How many users do I need for an MVP
- Qualitative learnings: Ten to fifteen target users will surface the big blockers
- Simple demand test: 100-300 qualified visits can validate a basic conversion
- Behavior loops: Aim for 50 to 100 active users in a tight segment to read retention
What metrics prove MVP traction
Pick one primary metric before you launch.
- Demand tests: Qualified signup rate and percent choosing a paid tier on a pricing click
- Behavior tests: Week one activation and day 7 or week 4 retention
- Concierge or Wizard of Oz MVPs: Completion rate and willingness to repeat or pay
- Piecemeal or single feature: End-to-end task success and time to value
Should I charge for my MVP
Charge when money is part of the risk.
- Add a real price tier even if you plan to comp early users
- Use a credit card capture for pilots when trust and willingness to pay matter
- If the risk is purely behavior or feasibility, defer payment and charge on the MMP
How do I recruit users quickly without an audience?

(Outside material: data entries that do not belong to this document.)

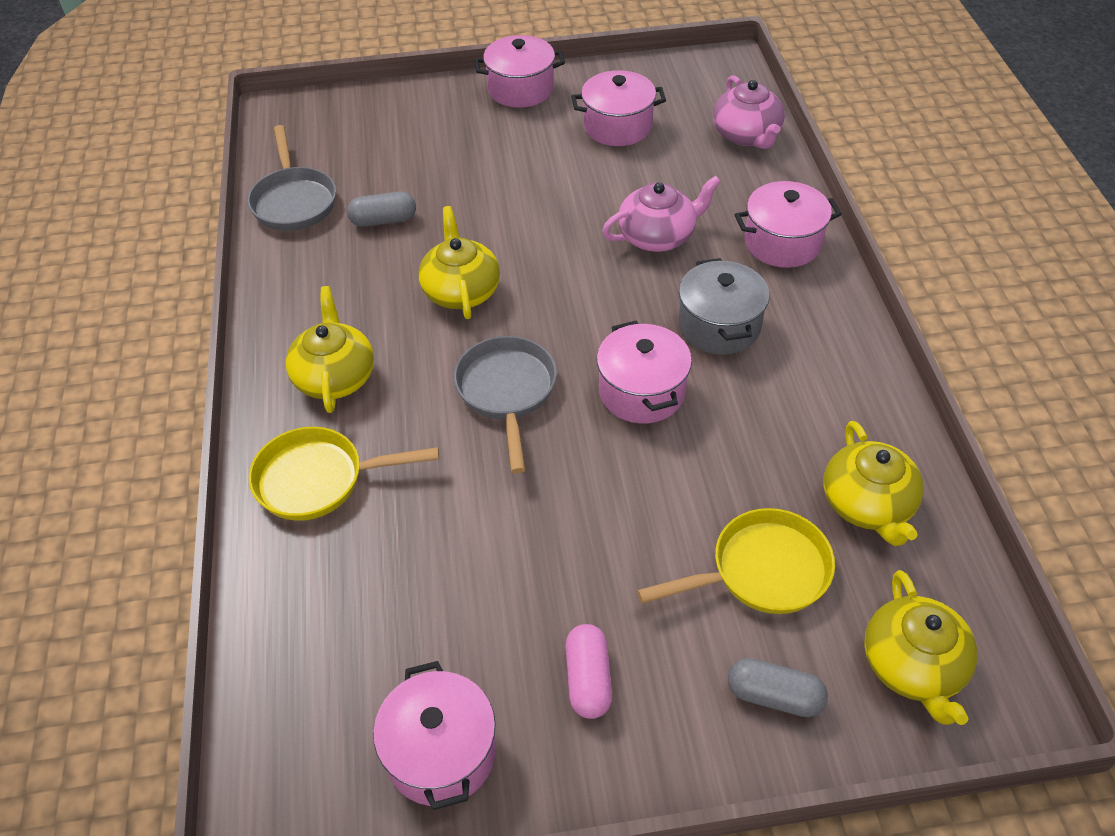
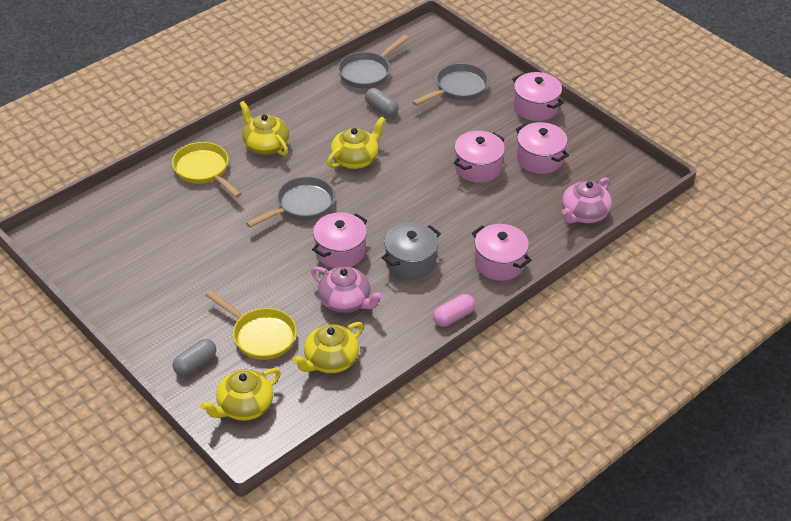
camera: 55 degrees right, 5 degrees down
yellow teapot [286,286,374,413] -> yellow teapot turned 90 degrees counterclockwise [239,101,289,156]
pink pot [373,661,496,810] -> pink pot moved to [454,131,505,183]
pink capsule [566,624,612,719] -> pink capsule moved to [433,294,475,327]
pink teapot [602,176,721,252] -> pink teapot moved to [311,267,383,313]
grey capsule [728,658,828,717] -> grey capsule turned 60 degrees clockwise [173,339,216,376]
none -> grey pan [412,63,489,106]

Go where your ideal customer profile already gathers, use targeted communities, direct messages, and a small paid test, keep your ask clear and time bound.
When should I move from a Wizard of Oz MVP to code?
Switch once users repeat the behavior and the manual steps become the bottleneck, document the steps, then automate the highest friction link first.
How do I avoid common MVP problems?
Test one hypothesis per run, pour quality into the core value only, constrain scope to a tight segment and geography, and line up your channel the same day you build.